Seit mehr als zwei Monaten stehen die Zimmer nun leer. Hotel-Chefin Zitz hat alle Mitarbeiter in Kurzarbeit geschickt, einmal pro Woche wurde in dem Hotel auch während des Lockdowns gearbeitet. Die Blumen sollen ja auch nach der Krise noch blühen.
Schon Reservierungen
Für das erste Wochenende, an dem wieder geöffnet sein darf, sind auch schon Zimmer reserviert: Und zwar 20 Prozent. Das sei gar nicht so schlecht, aber: "Normalerweise sind es zwischen 75 und 80 Prozent", sagt Zitz. Ihr Hotel buchen viele Geschäftsleute und internationale Gäste. Auch viele Deutsche. Ob die Reisegruppe, die sich für Ende Juni angekündigt hat, aber auch tatsächlich kommt, ist fraglich. Zumindest wurde noch nicht storniert. "Wir sind vorsichtig optimistisch", sagt die Chefin. Damit nicht zu viele Gäste gleichzeitig im Frühstücksraum sind, überlegt sie, die Frühstückszeit – bisher von 7 bis 10 Uhr – auf 11 oder 12 Uhr auszudehnen. Auf die genauen Regeln der Verordnung wartet sie noch.
Für die Wiedereröffnung ist sie jedenfalls vorbereitet. Das Desinfektionsmittel steht bereit, zwischen den Mitarbeitern an der Rezeption und den Gästen, die dort ein- und auschecken werden, steht jetzt eine Plexiglasscheibe. "Das werden wir auch nach Corona beibehalten", sagt Nadja Zitz. Schließlich gibt es auch nach der Corona-Krise noch Viren – Grippeviren zum Beispiel.
Beispiel Hotel Kothmühle Neuhofen/Ybbs NÖ
Es gibt fast kein vom Lockdown blockiertes Gastro-Segment, das der niederösterreichische Familienbetrieb Scheiblauer nicht bedient. Die beiden Hotels des Unternehmens erwischte es mit voller Breitseite. Die als Seminar-, Urlaubs- und Wellnesshotel bekannte Kothmühle in Neuhofen/Ybbs und das Schloss an der Eisenstraße in Waidhofen/Ybbs, das im Hochzeits- und Seminarbereich erfolgreich ist, werden nun wieder behutsam geöffnet. Das Ambiente dafür stimmt: Während der Corona-Sperre wurde die vier Millionen Euro teure Modernisierung der 330 Zimmer in beiden Häusern abgeschlossen.

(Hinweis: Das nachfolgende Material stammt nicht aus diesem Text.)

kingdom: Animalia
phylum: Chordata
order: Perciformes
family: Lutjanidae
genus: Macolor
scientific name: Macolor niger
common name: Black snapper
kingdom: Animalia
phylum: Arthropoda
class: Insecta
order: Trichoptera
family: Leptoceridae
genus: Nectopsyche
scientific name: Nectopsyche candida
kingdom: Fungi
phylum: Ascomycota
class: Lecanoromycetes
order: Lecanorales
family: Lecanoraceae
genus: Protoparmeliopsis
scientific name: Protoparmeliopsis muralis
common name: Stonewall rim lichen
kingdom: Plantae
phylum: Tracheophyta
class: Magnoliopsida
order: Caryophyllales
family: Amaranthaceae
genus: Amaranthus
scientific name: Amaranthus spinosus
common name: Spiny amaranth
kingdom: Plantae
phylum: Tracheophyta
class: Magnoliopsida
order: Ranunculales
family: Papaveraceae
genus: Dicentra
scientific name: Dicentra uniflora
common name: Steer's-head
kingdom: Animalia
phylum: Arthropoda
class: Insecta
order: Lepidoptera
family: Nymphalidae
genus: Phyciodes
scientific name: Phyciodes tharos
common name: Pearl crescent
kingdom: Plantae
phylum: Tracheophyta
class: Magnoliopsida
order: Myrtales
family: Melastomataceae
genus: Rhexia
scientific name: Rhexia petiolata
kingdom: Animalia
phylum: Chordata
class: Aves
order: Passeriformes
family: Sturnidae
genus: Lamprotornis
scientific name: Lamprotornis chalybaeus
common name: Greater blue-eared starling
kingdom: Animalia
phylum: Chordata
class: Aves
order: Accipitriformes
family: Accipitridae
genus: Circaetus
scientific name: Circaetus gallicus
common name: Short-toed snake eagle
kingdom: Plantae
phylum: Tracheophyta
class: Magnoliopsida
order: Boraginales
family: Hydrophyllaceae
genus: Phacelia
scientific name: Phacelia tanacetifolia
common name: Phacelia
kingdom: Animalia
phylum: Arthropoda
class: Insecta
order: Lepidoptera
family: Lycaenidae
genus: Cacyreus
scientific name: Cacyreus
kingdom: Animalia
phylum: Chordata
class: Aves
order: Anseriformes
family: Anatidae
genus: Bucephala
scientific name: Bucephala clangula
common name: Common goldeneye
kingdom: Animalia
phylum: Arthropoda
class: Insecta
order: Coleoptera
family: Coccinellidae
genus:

"Wir freuen uns, wenn wieder Gäste im Haus sind", fiebern Christiane und Johannes Scheiblauer dem Pfingstwochenende entgegen. Die Buchungen der ersten Kurzurlaube in der Kothmühle seien recht gut, sagt der Hotelchef. "Wie es im Juni wird, ist ungewiss", erklärt er den langsamen Start. Im Waidhofener Schloss geht’s ab 3. Juli wieder los.
Abstandsregeln
Wenig Probleme bereiten im Stammhaus Kothmühle die Abstandsregeln. "Im Restaurant haben wir ohnehin genügend Platz zwischen den Tischen", sagt Christiane Scheiblauer. Im Wellnessbereich verschafft die neue Ruhezone am Schwimmteich Luft.
Dem erwarteten moderaten Geschäft entsprechend, holen die Scheiblauers das Personal schrittweise zurück. Die 100 Beschäftigten wurden je zur Hälfte zur Kurzarbeit angemeldet und mit Wiedereinstellungszusage gekündigt. Mit dem Kernteam tüftelte man zuletzt am neuen Frühstück und am Zimmerservice. "Wir wechseln vom reinen Buffet zur Mischform. Der Gast kann immer am Platz bleiben, wenn er will". Ebenso wird beim Zimmerservice angeboten, dass während des Aufenthalts als "Safe Option" niemand das Zimmer betritt.
In der Startphase setzt man in der Kothmühle auf Gäste aus Österreich. Rund 500 Seminare waren für heuer in den zwei Häusern gebucht. Das geht vorerst gar nicht. Doch der Hotelchef ist zuversichtlich: "Das kommt wieder, ich bin mir sicher. Auf lange Sicht geht es nicht ohne sozialen Kontakt."